*TASK*
Below are some records; quote exactly the lines from the one that contains "M247 587C241 592" through the one that contains "M7 828 59 857", inclusive, and no others.

Stored items:
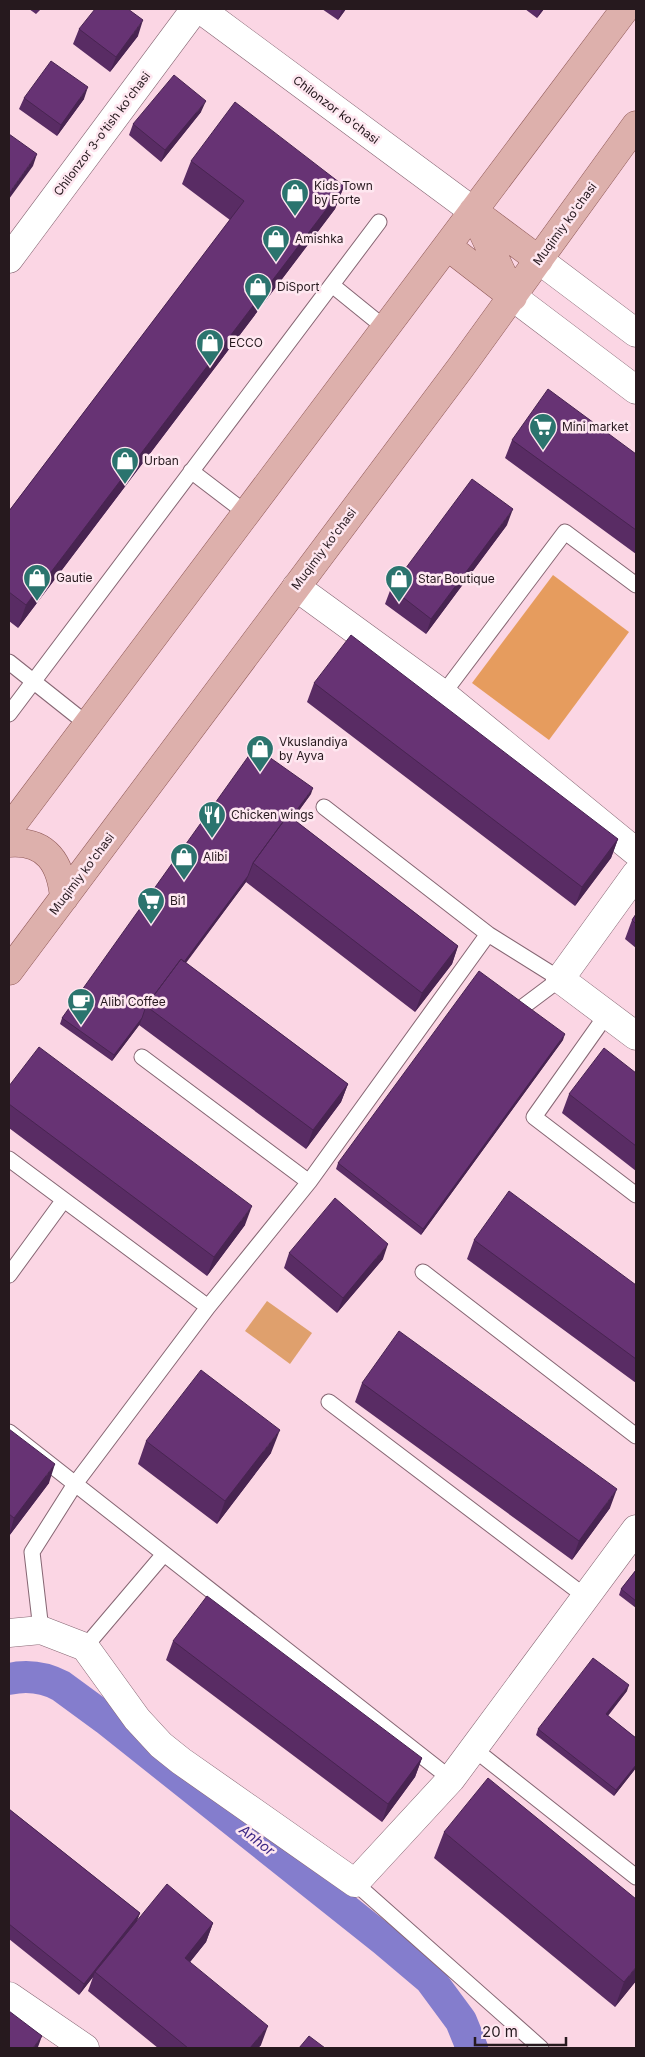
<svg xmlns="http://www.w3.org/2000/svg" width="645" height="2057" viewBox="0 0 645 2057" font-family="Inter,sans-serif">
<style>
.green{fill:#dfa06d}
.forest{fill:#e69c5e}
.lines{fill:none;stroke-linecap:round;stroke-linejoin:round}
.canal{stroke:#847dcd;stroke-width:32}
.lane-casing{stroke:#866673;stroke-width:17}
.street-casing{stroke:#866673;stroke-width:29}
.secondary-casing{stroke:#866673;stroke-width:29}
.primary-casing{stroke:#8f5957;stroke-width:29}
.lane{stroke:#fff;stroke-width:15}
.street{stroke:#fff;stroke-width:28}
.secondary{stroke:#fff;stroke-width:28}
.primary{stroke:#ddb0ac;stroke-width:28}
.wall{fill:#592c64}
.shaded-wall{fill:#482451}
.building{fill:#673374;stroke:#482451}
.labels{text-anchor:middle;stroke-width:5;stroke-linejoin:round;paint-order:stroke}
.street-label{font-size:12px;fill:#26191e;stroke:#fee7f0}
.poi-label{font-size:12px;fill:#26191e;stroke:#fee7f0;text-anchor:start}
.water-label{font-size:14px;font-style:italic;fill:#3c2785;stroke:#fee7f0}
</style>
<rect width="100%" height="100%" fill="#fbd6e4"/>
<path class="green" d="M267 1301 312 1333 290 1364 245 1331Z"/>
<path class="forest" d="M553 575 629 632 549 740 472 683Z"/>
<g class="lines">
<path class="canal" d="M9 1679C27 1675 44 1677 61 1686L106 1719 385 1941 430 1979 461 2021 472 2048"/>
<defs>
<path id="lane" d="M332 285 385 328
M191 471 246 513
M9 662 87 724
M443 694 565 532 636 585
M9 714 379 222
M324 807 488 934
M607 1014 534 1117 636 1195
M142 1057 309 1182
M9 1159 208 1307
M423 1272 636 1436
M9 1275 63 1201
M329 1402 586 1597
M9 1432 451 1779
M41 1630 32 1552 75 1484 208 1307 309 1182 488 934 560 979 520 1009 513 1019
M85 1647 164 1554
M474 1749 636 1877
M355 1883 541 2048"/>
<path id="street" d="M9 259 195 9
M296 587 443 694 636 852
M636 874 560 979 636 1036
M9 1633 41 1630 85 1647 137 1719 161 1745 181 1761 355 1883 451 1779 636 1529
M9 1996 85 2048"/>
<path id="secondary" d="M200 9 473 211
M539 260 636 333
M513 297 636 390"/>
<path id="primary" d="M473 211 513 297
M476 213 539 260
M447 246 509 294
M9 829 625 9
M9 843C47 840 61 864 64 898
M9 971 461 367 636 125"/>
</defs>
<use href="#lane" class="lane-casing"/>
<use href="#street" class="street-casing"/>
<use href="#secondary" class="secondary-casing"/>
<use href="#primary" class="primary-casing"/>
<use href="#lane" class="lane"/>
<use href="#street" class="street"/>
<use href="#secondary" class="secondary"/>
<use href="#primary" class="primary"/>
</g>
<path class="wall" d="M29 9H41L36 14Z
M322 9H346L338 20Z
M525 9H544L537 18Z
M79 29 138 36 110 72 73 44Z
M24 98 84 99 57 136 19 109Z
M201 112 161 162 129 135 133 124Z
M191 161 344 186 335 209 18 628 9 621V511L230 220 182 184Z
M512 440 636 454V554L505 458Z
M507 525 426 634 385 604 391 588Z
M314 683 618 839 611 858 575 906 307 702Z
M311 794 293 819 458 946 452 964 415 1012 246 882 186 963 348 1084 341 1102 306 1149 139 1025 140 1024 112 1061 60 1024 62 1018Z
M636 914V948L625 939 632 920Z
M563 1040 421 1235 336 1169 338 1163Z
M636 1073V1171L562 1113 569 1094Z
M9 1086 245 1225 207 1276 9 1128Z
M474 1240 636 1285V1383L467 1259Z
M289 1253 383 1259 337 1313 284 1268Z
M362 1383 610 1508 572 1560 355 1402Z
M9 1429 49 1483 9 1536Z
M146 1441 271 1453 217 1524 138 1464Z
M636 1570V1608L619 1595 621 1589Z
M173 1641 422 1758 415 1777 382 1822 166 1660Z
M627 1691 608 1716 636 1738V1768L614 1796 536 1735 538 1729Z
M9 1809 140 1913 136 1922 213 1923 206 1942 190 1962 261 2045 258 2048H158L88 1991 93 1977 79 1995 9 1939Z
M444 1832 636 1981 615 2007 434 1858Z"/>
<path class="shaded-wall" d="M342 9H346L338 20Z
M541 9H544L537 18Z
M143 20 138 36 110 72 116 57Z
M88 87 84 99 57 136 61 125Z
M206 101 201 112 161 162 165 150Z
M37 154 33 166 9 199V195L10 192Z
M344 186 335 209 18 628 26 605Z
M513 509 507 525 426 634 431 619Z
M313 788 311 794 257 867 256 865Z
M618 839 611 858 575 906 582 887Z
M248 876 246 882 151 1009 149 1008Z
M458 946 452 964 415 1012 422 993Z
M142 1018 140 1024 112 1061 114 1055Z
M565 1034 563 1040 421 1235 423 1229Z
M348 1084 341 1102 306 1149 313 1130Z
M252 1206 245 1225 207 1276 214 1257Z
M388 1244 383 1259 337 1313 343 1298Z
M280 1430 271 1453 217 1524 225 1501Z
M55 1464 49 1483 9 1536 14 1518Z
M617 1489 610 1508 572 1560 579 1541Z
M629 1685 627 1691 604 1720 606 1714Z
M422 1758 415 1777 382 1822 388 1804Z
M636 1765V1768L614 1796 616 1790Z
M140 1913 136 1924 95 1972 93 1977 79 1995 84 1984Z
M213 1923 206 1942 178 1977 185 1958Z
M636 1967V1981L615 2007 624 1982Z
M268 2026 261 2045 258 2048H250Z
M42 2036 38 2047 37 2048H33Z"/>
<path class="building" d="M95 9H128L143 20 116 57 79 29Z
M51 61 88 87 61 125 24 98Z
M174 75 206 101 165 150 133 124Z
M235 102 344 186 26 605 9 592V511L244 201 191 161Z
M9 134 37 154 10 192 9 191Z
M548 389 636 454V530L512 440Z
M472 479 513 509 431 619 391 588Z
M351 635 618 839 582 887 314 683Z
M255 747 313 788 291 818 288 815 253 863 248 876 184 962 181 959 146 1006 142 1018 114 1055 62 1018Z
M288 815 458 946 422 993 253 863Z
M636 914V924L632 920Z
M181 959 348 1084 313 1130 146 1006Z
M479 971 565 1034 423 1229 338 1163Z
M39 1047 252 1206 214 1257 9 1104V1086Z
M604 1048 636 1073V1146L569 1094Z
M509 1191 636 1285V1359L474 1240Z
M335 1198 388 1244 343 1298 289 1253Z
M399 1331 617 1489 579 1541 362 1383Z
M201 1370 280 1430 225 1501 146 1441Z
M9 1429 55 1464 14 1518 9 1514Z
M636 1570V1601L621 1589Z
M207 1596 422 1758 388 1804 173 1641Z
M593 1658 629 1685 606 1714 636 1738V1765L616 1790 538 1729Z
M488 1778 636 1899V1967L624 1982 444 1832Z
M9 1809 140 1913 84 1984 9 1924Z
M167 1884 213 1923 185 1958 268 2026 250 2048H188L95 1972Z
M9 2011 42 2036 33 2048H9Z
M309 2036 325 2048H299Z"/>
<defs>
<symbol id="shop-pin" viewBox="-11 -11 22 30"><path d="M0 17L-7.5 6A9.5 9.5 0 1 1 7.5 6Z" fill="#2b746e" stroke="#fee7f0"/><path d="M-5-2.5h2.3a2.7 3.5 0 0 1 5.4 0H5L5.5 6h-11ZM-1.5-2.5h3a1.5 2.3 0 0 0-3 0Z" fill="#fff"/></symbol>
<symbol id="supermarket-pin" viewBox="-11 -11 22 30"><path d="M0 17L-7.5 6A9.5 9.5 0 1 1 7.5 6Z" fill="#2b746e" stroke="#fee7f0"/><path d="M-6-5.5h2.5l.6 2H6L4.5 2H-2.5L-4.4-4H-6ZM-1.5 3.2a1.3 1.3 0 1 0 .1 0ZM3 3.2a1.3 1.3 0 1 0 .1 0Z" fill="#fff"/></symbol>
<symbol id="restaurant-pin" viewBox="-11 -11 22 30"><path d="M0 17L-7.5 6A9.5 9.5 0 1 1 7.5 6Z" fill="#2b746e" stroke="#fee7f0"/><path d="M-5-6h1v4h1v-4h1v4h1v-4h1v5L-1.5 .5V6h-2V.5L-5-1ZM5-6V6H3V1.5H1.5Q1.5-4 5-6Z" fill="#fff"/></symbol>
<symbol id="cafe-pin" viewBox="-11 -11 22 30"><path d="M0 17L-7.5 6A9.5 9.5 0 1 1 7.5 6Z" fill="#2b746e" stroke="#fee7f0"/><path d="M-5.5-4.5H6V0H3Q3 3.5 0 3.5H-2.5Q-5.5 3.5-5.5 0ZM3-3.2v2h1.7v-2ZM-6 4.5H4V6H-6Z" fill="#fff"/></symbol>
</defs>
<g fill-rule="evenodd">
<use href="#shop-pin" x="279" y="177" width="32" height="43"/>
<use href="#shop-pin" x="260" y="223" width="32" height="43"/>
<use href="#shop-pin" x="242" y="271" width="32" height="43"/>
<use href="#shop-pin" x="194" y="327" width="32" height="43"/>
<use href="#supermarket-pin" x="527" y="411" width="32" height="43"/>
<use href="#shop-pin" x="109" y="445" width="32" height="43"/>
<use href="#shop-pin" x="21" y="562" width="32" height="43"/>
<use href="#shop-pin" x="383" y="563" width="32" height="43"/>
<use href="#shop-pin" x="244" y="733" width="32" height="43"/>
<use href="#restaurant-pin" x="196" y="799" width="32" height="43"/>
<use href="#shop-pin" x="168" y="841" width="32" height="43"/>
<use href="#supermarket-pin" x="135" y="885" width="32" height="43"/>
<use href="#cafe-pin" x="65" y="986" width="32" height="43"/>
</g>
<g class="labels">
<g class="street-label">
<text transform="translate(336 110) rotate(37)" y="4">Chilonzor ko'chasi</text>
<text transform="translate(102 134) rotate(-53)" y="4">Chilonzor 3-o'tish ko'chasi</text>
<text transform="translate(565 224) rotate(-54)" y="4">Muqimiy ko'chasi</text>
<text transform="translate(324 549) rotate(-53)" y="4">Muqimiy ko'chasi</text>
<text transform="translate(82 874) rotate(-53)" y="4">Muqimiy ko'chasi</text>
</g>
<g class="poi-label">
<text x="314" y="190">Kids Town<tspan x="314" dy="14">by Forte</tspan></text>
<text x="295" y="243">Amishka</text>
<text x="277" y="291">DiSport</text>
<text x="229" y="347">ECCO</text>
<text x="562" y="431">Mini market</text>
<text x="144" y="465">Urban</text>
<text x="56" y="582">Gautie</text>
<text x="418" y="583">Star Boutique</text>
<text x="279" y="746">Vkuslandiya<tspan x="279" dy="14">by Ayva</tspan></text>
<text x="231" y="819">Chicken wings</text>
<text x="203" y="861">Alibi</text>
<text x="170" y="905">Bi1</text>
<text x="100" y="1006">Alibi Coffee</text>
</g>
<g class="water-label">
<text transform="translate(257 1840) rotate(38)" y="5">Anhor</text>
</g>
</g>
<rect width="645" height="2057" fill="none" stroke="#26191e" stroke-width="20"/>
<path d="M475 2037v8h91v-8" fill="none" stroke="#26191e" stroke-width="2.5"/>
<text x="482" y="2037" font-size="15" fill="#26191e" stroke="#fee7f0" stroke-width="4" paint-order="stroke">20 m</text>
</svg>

---

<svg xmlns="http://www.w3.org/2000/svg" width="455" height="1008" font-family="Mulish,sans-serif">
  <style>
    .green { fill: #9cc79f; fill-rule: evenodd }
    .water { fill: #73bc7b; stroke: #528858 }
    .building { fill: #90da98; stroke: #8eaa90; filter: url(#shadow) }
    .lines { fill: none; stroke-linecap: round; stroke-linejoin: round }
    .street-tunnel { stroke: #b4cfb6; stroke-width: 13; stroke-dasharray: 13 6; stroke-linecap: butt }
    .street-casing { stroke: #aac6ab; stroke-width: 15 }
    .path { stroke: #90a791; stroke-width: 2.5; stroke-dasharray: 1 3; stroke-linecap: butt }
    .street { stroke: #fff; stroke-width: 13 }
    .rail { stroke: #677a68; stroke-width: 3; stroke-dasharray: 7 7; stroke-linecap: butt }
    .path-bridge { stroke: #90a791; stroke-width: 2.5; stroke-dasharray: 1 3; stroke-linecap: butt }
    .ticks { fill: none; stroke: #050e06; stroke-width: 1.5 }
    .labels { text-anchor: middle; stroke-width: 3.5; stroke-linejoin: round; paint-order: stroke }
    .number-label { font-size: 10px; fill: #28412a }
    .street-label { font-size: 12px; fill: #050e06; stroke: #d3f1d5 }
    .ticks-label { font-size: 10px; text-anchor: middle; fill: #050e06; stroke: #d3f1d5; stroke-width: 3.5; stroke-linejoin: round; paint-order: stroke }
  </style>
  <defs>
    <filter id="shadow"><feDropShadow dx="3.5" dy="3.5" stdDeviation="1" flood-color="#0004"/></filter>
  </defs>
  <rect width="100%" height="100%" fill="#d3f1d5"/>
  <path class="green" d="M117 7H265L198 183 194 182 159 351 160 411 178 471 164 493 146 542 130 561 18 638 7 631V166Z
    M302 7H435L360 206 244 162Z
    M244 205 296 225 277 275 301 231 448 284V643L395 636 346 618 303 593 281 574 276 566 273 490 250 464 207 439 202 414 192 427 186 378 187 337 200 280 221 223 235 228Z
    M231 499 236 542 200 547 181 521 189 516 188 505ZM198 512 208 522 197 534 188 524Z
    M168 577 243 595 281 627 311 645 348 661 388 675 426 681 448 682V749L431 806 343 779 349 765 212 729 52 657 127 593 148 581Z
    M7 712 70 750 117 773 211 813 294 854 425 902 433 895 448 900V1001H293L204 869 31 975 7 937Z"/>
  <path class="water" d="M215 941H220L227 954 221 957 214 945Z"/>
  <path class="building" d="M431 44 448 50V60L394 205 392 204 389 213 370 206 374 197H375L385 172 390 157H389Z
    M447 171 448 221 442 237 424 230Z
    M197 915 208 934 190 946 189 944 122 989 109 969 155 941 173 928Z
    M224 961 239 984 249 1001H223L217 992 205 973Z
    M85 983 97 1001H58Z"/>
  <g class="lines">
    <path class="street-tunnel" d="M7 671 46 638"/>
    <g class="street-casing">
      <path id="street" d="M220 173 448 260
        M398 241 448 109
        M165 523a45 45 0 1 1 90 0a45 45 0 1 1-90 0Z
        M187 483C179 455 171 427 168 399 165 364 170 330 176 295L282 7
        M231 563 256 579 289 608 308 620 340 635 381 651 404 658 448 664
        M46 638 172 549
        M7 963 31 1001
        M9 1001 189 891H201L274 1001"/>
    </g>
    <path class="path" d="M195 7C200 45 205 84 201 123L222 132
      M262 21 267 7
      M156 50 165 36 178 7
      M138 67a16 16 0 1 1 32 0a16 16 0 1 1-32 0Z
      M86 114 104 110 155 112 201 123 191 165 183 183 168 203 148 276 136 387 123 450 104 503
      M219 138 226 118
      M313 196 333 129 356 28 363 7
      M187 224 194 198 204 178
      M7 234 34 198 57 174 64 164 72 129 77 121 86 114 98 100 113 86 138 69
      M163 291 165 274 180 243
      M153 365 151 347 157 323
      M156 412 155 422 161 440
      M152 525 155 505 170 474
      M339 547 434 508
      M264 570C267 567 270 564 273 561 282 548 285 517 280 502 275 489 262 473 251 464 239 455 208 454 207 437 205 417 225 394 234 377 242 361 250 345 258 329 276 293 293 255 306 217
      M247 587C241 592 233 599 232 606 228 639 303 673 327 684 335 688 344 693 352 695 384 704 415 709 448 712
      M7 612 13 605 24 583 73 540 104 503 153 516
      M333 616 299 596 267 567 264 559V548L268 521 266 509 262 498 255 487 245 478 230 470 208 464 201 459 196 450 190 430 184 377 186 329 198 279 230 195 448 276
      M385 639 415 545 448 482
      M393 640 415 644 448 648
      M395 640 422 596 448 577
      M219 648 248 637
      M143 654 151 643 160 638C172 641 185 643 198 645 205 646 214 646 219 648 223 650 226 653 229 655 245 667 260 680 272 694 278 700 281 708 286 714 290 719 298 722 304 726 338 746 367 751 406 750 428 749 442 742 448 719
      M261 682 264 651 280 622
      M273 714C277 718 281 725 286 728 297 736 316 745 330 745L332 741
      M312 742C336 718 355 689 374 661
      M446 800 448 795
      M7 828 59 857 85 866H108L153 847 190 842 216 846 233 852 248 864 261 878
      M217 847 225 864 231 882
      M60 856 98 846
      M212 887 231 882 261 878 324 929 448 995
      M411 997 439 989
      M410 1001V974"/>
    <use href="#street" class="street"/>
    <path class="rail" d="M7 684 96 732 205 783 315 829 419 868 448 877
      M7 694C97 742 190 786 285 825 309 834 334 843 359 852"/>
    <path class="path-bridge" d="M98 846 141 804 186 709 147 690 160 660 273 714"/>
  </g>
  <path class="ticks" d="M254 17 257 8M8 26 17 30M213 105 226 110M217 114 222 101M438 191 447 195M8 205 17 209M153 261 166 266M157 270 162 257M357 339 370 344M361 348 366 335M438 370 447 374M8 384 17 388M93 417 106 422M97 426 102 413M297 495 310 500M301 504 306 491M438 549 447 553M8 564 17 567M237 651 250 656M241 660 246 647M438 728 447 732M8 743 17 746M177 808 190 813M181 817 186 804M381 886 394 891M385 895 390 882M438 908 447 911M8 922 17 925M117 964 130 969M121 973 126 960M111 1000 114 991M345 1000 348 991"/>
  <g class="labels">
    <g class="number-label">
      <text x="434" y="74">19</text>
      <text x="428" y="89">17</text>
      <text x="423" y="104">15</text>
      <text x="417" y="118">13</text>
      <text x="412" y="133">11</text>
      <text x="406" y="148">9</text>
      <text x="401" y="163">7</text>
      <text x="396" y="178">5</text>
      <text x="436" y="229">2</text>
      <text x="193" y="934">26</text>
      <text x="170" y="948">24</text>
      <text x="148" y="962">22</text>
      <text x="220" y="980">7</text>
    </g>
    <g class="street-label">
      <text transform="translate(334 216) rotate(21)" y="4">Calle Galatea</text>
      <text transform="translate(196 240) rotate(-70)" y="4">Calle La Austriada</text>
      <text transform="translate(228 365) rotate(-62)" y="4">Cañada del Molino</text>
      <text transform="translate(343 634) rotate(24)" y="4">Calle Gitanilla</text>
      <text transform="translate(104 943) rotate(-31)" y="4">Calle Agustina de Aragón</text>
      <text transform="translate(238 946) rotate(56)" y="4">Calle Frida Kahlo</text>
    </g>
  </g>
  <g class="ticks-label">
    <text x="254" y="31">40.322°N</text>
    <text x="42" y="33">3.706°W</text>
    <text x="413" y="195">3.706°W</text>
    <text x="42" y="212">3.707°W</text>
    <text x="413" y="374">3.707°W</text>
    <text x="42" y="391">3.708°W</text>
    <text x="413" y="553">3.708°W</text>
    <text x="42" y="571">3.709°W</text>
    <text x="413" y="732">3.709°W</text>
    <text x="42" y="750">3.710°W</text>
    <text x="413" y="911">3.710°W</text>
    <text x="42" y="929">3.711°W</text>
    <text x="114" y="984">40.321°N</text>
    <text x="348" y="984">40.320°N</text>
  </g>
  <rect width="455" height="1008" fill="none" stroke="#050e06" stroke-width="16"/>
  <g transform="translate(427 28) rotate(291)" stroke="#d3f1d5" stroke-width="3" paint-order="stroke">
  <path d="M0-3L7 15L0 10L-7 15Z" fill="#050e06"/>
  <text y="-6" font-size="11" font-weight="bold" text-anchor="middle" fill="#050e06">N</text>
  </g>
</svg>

*RESULT*
      M247 587C241 592 233 599 232 606 228 639 303 673 327 684 335 688 344 693 352 695 384 704 415 709 448 712
      M7 612 13 605 24 583 73 540 104 503 153 516
      M333 616 299 596 267 567 264 559V548L268 521 266 509 262 498 255 487 245 478 230 470 208 464 201 459 196 450 190 430 184 377 186 329 198 279 230 195 448 276
      M385 639 415 545 448 482
      M393 640 415 644 448 648
      M395 640 422 596 448 577
      M219 648 248 637
      M143 654 151 643 160 638C172 641 185 643 198 645 205 646 214 646 219 648 223 650 226 653 229 655 245 667 260 680 272 694 278 700 281 708 286 714 290 719 298 722 304 726 338 746 367 751 406 750 428 749 442 742 448 719
      M261 682 264 651 280 622
      M273 714C277 718 281 725 286 728 297 736 316 745 330 745L332 741
      M312 742C336 718 355 689 374 661
      M446 800 448 795
      M7 828 59 857 85 866H108L153 847 190 842 216 846 233 852 248 864 261 878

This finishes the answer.